In a bid to revitalize the struggling Giants Ridge ski and golf resort, the state’s Iron Range economic development agency has hired a professional manager to oversee all of the resort’s operations.

It’s a momentous step for the Iron Range Resources and Rehabilitation Board (IRRRB), which has run Giants Ridge since it bought the resort decades ago.

The agency has been undertaking reforms since state Legislative Auditor Jim Nobles clobbered it in a 2016 audit.

Guest Services Inc., based in Fairfax, Va., will begin managing the Biwabik resort May 1. The hospitality management company also works with the National Park Service and manages such properties as the National Mall and Memorial Park in Washington, D.C.

The IRRRB announced the five-year contract Tuesday, calling Giants Ridge the “crown jewel of the Iron Range.” The IRRRB will continue to own Giants Ridge.

Guest Services will team with national golf course manager Billy Casper Golf in Reston, Va., to manage Giants Ridge’s two championship golf courses, the Quarry and the Legend. It will replace Troon Golf Midwest, which managed the courses for years.

It’s too early to say whether big strategic changes are in store, said Scott Shepherd, Guest Services’ chief commercial officer . He would only say he wants to “deliver a spectacular visitor experience.”

While this is the company’s first foray into Minnesota, Shepherd did a stint with the Minnesota Vikings in 2006-08 as corporate sales manager.

The IRRRB, financed largely by taconite taxes that mining companies pay in lieu of property taxes, bought the ski hill in 1984 as a way to stimulate the northeastern Minnesota economy. It has labored for years to build Giants Ridge into a year-round destination, but its location in a remote area 200 miles north of the Twin Cities has proved a challenge.

In 2015, a Star Tribune analysis showed Giants Ridge had lost nearly $40 million in the previous decade and that the IRRRB was heavily subsidizing it. Asked if he expects it to start breaking even, IRRRB Commissioner Mark Phillips said: “That would be a nice outcome.”

An independent economic impact report that concluded Giants Ridge directly and indirectly injects $44 million into nearby ZIP codes, he noted.

Giants Ridge now employs about 150 people, including 15 full-time state employees.

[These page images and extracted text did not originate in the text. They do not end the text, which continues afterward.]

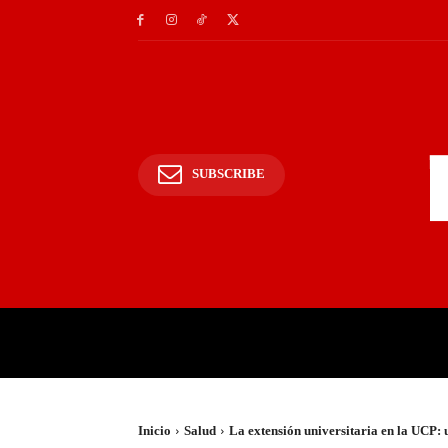
SUBSCRIBE
INICIO
POLICIALES Y
Inicio
Salud
La extensión universitaria en la UCP: u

In his audit of the IRRRB, Nobles devoted a chapter to the agency’s questionable management of Giants Ridge and the resort’s growing losses. The IRRRB has been subsidizing Giants Ridge operating losses by an average of $1.9 million a year, it found.

The audit also concluded that the IRRRB was not adequately overseeing the many loans and grants the agency makes, something the agency has been working to address.

Nobles said having lawmakers run a state agency may violate the state Constitution’s separation-of-powers clause prohibiting lawmakers from holding another public office.

Lawmakers are still working to fix that problem. Bills by Rep. Sandy Layman, R-Cohasset, and Sen. Tom Bakk, DFL-Cook, aim to shift the IRRRB’s board to a more advisory role.